Comments (26)
Added http://ci.ros2.org/job/ci_turtlebot-demo_linux-aarch64/102/ to the list of builds above.
Edit: er.. http://ci.ros2.org/job/ci_linux-aarch64/548/
from ci.
This is a sort of time bomb / hot potato for whichever buildfarmer's touch to the Dockerfile re-triggers this issue.
moby/moby#1171 looks very promising. I might get a chance to circle back to this during my buildfarmercop reign.
from ci.
moby/moby#27384 is perhaps the root cause of this. Docker 1.12.x on ARM64 is compiled with Go 1.7, and Go has a bug that's tickled by Docker.

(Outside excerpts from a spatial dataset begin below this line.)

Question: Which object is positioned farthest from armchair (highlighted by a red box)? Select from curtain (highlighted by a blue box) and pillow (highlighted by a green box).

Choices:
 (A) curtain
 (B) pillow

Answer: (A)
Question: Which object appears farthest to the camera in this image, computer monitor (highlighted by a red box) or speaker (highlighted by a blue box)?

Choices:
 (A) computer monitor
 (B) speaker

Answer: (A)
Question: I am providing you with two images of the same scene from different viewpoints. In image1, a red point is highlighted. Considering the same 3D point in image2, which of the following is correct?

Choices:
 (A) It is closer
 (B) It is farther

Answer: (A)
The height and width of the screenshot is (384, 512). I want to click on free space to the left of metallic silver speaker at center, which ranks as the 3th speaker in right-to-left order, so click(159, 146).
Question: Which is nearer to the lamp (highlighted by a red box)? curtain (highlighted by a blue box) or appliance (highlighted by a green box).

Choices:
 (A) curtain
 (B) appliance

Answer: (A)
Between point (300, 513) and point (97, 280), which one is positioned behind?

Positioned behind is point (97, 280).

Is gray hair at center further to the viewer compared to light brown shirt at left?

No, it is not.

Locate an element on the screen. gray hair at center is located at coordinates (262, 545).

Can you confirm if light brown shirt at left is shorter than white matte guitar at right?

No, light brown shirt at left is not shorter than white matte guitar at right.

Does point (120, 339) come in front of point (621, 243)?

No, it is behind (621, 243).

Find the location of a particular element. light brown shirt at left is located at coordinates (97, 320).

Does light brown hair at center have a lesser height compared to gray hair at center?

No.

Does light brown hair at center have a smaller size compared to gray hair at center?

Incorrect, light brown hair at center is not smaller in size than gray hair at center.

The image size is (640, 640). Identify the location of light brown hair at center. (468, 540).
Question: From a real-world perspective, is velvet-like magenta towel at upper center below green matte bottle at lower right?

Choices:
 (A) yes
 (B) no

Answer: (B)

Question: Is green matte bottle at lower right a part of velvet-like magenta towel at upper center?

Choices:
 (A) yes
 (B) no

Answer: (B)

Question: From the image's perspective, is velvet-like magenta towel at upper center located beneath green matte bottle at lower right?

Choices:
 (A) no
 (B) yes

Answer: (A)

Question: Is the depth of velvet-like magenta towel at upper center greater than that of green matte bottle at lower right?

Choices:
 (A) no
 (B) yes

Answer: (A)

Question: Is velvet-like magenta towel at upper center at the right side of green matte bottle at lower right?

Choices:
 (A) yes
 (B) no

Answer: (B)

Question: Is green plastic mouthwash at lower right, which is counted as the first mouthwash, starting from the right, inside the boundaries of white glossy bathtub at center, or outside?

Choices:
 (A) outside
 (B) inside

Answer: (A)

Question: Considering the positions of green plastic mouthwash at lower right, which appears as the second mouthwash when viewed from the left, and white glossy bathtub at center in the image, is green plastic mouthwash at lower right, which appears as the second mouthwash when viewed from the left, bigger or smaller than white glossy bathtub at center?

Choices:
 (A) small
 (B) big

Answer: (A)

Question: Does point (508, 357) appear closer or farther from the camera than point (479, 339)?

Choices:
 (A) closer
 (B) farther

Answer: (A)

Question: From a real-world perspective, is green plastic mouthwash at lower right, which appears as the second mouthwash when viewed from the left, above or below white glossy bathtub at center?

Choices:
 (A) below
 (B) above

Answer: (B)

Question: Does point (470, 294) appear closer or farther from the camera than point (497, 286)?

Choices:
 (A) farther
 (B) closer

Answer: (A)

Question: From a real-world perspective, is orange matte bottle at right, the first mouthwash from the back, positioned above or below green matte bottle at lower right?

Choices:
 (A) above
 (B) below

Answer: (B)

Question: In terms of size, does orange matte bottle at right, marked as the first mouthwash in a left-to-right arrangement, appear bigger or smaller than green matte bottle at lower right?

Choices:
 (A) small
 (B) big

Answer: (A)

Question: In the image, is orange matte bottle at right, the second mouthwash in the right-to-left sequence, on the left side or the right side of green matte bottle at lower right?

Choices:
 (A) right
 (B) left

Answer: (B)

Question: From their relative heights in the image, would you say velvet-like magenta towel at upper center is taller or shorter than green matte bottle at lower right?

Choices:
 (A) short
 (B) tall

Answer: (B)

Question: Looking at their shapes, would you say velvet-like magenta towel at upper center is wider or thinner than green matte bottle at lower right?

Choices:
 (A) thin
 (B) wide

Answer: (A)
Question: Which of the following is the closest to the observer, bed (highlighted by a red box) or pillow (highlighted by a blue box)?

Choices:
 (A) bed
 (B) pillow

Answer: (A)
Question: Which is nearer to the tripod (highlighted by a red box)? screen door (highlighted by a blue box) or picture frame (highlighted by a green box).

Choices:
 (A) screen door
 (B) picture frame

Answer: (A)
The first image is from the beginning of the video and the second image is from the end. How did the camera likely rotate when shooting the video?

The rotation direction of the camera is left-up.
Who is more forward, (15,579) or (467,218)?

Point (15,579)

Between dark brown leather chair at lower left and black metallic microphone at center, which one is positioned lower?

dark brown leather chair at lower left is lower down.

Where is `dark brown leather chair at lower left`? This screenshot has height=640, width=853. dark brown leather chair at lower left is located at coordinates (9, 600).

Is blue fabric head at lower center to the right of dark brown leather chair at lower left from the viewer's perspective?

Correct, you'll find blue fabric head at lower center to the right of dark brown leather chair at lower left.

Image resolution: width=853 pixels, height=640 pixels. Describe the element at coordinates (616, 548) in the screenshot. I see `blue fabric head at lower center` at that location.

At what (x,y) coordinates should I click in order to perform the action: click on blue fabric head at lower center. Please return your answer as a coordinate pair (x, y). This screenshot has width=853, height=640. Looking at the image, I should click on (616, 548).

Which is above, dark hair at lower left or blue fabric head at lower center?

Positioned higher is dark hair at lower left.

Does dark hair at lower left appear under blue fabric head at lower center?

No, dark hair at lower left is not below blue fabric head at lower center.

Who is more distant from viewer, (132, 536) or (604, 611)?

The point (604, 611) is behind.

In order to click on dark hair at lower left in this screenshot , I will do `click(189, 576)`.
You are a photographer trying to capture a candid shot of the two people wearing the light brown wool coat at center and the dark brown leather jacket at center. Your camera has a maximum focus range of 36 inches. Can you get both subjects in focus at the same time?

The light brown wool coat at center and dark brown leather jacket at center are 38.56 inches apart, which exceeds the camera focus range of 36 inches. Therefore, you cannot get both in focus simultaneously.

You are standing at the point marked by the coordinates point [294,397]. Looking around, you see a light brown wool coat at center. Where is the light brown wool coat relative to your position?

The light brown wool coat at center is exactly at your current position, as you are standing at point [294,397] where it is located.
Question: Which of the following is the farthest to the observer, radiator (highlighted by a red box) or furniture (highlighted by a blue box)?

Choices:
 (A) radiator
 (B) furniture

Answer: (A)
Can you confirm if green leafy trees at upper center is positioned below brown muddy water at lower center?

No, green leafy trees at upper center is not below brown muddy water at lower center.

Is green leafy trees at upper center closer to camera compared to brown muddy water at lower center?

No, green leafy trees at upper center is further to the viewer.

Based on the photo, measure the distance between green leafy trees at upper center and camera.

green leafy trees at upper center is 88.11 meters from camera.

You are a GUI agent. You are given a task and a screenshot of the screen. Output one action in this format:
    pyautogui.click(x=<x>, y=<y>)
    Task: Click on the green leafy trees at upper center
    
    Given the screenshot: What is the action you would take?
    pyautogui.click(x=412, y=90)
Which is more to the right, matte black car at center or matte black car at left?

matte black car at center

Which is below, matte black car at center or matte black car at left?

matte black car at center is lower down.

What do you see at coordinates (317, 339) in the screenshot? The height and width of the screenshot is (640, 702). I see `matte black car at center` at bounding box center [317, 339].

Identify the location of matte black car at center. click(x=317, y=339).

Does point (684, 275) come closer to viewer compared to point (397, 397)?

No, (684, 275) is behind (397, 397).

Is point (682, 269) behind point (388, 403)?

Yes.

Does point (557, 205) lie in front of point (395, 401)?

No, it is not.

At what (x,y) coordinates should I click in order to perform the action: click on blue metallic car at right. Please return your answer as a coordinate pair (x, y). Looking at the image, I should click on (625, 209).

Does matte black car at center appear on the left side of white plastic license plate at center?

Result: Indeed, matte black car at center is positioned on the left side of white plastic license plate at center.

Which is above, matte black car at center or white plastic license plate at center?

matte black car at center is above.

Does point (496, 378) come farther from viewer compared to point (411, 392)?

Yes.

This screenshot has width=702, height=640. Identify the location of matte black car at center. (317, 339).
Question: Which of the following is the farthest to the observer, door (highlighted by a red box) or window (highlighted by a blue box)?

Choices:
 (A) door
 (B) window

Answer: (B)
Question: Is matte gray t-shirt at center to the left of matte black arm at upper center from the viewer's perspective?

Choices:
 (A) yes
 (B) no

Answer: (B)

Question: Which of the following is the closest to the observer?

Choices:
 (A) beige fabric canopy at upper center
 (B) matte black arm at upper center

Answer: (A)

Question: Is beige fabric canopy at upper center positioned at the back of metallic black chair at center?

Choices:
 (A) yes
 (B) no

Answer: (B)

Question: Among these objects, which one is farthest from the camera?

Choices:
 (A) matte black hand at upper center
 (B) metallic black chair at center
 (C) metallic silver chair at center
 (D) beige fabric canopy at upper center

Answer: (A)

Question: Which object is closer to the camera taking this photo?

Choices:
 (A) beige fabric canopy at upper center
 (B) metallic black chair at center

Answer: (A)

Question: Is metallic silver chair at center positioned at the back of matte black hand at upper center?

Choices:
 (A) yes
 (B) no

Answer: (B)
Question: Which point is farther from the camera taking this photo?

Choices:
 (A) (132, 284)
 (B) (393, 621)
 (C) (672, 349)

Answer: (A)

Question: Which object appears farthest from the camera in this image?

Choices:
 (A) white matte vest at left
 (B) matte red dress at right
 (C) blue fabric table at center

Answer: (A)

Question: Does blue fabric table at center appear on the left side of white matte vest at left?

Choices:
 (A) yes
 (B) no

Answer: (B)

The good news is that we're looking at Go 1.9 successfully being available as a binary release for ARM64 from the Go project, and in some reasonable timeframe after that there should be a fresh binary for ARM64 of Docker that can be easily consumed.
In the meantime the best strategy is to reduce the number of layers you use. There are various Docker optimization strategies to pursue that would reduce the size of the Dockerfile and thus eliminate layers and build steps, with a performance improvement. Looking at
https://github.com/ros2/ci/blob/master/linux_docker_resources/Dockerfile
In particular successive RUN commands can usually be merged, e.g. as
RUN foo
RUN bar
is almost always equivalent to your purposes to
RUN foo && bar
and that wipes out a layer. You might look at this (vintage) writeup
https://blog.tutum.co/2014/10/22/how-to-optimize-your-dockerfile/
that's pretty useful. Newest Docker has some more tricks up its sleeve, so don't go completely overboard on optimizing, but there are small changes that should help stability.
from ci.
My understanding is that this has been resolved by upgrading the version of Docker on the arm64 machines to one that has better file system stability.
from ci.
My understanding is that this has been resolved by upgrading the version of Docker on the arm64 machines to one that has better file system stability.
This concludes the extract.